There's still more than a month until the release of Ubuntu 11.10 (it's planned for 13 October), but being past the feature freeze and the packages providing the graphics support are critical to the Linux desktop, they shouldn't change much between now and October.

The three key items to note about Ubuntu 11.10 for the graphics support is the Linux 3.0 kernel, Mesa 7.11, and X.Org Server 1.10.

The Linux 3.1 kernel isn't making it out for a few more weeks and just before the final release, so Canonical is playing it safe and sticking to the Linux 3.0 kernel although the still-in-development release does provide some nice improvements to the DRM graphics drivers and other areas of the kernel. Users can manually upgrade to the Linux 3.1 kernel and it should be relatively safe.

Over Mesa 7.10.2, which shipped in Ubuntu 11.04, the Mesa 7.11 release has many improvements. See the linked article for full details, but there's support for new OpenGL extensions, there's slowly more of OpenGL 3.0, more mature Intel Sandy Bridge support, initial Intel Ivy Bridge support, new AMD hardware support, GLSL compiler improvements, Gallium3D enhancements, better Nouveau driver support, and many bug-fixes. Ubuntu is not shipping Mesa with floating-point textures for obvious legal concerns.

Mesa 7.11 was released just a few weeks ago, but there are already many great improvements building up for Mesa 7.12/8.0. While Mesa Git master is usually in a reasonable state, those wishing to fetch this latest code that has Xorg state tracker improvements, a new R600g winsys back-end, the GLSL-To-TGSI translator, pipe-video, and other work, you will need to build it yourself. The other option is to be using the xorg-edgers PPA.
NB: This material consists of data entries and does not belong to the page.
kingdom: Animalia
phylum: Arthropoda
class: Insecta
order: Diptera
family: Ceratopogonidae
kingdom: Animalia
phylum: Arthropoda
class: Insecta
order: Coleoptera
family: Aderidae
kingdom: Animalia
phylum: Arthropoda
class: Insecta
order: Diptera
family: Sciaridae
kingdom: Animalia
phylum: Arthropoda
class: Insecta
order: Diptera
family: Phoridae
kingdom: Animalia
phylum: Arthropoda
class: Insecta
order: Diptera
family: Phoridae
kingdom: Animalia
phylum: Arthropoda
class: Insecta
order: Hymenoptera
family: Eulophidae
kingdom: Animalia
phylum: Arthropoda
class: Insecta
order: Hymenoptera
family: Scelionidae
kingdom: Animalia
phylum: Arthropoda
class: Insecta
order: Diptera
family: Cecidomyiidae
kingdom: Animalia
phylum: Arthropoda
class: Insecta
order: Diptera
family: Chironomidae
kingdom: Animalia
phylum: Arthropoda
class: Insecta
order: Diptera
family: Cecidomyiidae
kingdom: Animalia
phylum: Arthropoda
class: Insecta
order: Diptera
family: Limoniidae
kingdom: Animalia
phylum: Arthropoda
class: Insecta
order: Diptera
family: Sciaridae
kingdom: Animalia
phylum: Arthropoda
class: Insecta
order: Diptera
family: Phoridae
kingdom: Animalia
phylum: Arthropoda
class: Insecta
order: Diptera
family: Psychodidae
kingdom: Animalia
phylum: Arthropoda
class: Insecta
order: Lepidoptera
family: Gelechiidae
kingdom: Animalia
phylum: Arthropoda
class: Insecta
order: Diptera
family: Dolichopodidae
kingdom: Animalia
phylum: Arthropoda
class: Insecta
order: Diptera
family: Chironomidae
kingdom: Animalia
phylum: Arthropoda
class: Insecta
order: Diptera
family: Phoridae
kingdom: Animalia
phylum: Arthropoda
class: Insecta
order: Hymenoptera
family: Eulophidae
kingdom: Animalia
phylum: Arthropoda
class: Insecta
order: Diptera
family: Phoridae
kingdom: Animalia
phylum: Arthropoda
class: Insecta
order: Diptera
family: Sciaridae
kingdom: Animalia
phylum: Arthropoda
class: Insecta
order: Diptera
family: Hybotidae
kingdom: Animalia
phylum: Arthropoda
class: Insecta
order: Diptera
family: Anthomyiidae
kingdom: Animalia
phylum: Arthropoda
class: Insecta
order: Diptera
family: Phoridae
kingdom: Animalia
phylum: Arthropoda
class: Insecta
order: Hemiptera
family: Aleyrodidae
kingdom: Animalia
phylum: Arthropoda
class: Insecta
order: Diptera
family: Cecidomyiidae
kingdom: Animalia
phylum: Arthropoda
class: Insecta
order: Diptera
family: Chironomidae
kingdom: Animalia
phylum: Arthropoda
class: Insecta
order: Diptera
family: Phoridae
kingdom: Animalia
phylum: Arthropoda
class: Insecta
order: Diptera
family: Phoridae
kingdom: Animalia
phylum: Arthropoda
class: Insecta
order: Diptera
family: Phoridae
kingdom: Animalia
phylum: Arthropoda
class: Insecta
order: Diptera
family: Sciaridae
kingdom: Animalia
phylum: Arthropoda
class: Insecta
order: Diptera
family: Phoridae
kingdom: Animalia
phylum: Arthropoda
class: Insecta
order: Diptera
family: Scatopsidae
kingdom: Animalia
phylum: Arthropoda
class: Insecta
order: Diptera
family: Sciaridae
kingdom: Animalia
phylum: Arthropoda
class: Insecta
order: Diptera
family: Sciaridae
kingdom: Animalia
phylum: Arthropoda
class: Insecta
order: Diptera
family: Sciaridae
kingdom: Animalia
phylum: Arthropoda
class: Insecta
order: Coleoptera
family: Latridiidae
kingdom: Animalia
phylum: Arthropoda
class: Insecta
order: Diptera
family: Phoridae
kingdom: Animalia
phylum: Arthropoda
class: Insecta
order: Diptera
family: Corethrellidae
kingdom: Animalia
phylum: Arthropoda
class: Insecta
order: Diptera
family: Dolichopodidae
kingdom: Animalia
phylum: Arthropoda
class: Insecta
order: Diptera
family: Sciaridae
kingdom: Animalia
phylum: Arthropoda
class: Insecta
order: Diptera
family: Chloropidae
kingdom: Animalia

The xorg-server package in Ubuntu Oneiric has not received a major upgrade. X.Org Server 1.10 was also the release used in Ubuntu 11.04. There is now X.Org Server 1.11 that carries a lot of bug-fixes, and not much in the way of introducing major features, but it was decided early by Canonical they did not want to follow xorg-server 1.11. The 1.11 release does not merge some of the input work they have been tackling and they wanted to play it safer in case AMD (or NVIDIA) was slow again in supporting the ABI used by the new xorg-server release.